* _Work to complete_
Using the data below, return the stretch from the line that contains "left shoulder: (86, 83)" through the line that contains "left elbow: (77, 129)", both included, exactly as it stands and nothing beyond it.

(Items from a dataset)
<<<<

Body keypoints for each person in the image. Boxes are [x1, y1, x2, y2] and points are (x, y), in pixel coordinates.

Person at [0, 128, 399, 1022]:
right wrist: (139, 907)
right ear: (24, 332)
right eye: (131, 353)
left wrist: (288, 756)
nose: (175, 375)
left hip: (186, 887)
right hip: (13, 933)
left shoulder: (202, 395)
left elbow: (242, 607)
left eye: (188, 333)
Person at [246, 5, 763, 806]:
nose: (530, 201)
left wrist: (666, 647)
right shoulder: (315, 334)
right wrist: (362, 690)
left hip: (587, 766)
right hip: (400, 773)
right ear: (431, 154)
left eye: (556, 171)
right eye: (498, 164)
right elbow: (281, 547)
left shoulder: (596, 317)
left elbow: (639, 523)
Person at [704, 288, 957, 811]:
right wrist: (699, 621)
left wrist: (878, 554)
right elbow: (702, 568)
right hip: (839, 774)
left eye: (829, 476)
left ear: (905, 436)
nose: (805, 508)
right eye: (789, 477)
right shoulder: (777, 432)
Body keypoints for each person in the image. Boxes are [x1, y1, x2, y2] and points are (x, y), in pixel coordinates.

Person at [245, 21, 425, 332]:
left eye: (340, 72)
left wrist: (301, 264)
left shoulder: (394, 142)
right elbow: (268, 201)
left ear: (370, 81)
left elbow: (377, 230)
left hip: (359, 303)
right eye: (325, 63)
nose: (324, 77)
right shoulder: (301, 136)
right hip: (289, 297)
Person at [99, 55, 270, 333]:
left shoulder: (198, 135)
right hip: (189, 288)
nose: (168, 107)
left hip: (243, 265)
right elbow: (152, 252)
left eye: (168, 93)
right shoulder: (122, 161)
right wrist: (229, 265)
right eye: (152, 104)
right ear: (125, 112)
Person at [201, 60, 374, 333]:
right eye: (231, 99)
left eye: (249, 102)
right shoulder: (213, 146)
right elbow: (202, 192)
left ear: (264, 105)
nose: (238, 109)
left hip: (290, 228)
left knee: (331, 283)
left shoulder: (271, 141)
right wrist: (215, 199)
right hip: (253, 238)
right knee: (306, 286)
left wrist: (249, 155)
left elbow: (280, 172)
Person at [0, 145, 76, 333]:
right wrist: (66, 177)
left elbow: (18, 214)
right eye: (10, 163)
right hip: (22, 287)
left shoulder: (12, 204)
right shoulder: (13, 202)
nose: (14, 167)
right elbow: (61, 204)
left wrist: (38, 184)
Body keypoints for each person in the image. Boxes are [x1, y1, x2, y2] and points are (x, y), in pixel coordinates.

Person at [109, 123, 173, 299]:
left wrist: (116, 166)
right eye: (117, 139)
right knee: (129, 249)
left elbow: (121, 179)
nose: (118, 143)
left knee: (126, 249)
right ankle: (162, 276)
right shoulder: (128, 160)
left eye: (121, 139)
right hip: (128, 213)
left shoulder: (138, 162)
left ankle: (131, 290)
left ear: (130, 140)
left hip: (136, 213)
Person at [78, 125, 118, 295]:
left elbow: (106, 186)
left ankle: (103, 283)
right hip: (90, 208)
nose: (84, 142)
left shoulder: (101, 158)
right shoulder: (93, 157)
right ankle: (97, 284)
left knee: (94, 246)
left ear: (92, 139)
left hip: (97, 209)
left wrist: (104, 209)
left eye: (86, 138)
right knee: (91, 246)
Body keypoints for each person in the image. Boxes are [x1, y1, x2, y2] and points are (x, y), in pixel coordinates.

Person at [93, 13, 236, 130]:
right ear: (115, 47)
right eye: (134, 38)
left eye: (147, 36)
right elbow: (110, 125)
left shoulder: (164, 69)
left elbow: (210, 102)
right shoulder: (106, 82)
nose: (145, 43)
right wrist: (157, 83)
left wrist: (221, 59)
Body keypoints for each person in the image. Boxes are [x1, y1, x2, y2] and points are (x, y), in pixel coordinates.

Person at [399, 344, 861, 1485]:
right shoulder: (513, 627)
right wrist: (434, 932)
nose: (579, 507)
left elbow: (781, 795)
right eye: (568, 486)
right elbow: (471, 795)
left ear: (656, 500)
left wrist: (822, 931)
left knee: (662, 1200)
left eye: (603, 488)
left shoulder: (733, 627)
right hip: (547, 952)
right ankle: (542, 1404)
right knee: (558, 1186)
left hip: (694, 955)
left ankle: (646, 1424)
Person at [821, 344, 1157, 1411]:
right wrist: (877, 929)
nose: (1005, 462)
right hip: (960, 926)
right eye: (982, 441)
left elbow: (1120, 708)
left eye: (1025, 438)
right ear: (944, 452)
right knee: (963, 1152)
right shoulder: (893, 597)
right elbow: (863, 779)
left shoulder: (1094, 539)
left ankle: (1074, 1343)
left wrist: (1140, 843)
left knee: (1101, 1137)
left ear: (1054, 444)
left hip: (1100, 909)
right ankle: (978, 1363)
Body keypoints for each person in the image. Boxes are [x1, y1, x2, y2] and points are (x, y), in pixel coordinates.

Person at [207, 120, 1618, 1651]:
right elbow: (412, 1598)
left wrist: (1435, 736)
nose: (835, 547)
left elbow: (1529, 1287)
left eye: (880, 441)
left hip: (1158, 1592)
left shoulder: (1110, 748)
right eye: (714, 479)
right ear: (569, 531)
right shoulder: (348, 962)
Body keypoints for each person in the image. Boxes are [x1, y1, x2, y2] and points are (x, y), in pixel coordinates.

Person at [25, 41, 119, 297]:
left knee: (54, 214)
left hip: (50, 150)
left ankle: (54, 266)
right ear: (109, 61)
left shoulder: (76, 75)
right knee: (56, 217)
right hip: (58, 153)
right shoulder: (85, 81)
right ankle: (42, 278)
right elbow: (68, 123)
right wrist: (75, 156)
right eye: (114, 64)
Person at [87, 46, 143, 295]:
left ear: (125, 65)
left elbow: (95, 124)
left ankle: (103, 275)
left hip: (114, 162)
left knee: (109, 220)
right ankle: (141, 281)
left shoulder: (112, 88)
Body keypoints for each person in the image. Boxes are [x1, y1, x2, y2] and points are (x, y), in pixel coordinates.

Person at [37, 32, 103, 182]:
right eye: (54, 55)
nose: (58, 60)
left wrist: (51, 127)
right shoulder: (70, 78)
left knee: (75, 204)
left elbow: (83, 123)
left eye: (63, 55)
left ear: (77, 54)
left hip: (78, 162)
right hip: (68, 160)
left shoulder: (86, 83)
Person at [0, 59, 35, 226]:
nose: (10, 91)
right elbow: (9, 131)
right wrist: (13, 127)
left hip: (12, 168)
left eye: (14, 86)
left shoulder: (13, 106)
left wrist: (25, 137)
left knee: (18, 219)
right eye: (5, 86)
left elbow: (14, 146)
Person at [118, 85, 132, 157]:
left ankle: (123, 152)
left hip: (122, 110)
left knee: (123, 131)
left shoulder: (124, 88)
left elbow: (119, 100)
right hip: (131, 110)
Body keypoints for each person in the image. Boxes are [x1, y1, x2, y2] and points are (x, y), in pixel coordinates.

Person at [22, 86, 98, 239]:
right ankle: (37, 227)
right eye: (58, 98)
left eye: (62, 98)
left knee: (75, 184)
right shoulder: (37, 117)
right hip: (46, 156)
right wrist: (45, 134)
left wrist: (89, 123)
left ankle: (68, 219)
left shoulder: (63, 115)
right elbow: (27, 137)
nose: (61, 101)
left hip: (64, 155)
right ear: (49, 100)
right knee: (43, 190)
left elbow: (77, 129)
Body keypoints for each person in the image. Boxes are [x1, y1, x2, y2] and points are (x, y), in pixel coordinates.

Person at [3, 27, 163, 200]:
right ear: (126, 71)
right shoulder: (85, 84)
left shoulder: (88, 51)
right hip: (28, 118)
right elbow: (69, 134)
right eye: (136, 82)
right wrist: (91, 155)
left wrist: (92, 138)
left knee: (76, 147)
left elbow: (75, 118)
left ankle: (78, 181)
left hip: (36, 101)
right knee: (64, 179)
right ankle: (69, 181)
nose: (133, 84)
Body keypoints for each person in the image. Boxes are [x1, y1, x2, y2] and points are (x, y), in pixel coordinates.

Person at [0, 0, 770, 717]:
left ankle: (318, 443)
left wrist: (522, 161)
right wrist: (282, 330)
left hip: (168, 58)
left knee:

>>>>

* _Exercise solution_
left shoulder: (86, 83)
Person at [0, 59, 35, 226]:
nose: (10, 91)
right elbow: (9, 131)
right wrist: (13, 127)
left hip: (12, 168)
left eye: (14, 86)
left shoulder: (13, 106)
left wrist: (25, 137)
left knee: (18, 219)
right eye: (5, 86)
left elbow: (14, 146)
Person at [118, 85, 132, 157]:
left ankle: (123, 152)
left hip: (122, 110)
left knee: (123, 131)
left shoulder: (124, 88)
left elbow: (119, 100)
right hip: (131, 110)
Body keypoints for each person in the image. Boxes are [x1, y1, x2, y2] and points are (x, y), in pixel coordinates.

Person at [22, 86, 98, 239]:
right ankle: (37, 227)
right eye: (58, 98)
left eye: (62, 98)
left knee: (75, 184)
right shoulder: (37, 117)
right hip: (46, 156)
right wrist: (45, 134)
left wrist: (89, 123)
left ankle: (68, 219)
left shoulder: (63, 115)
right elbow: (27, 137)
nose: (61, 101)
left hip: (64, 155)
right ear: (49, 100)
right knee: (43, 190)
left elbow: (77, 129)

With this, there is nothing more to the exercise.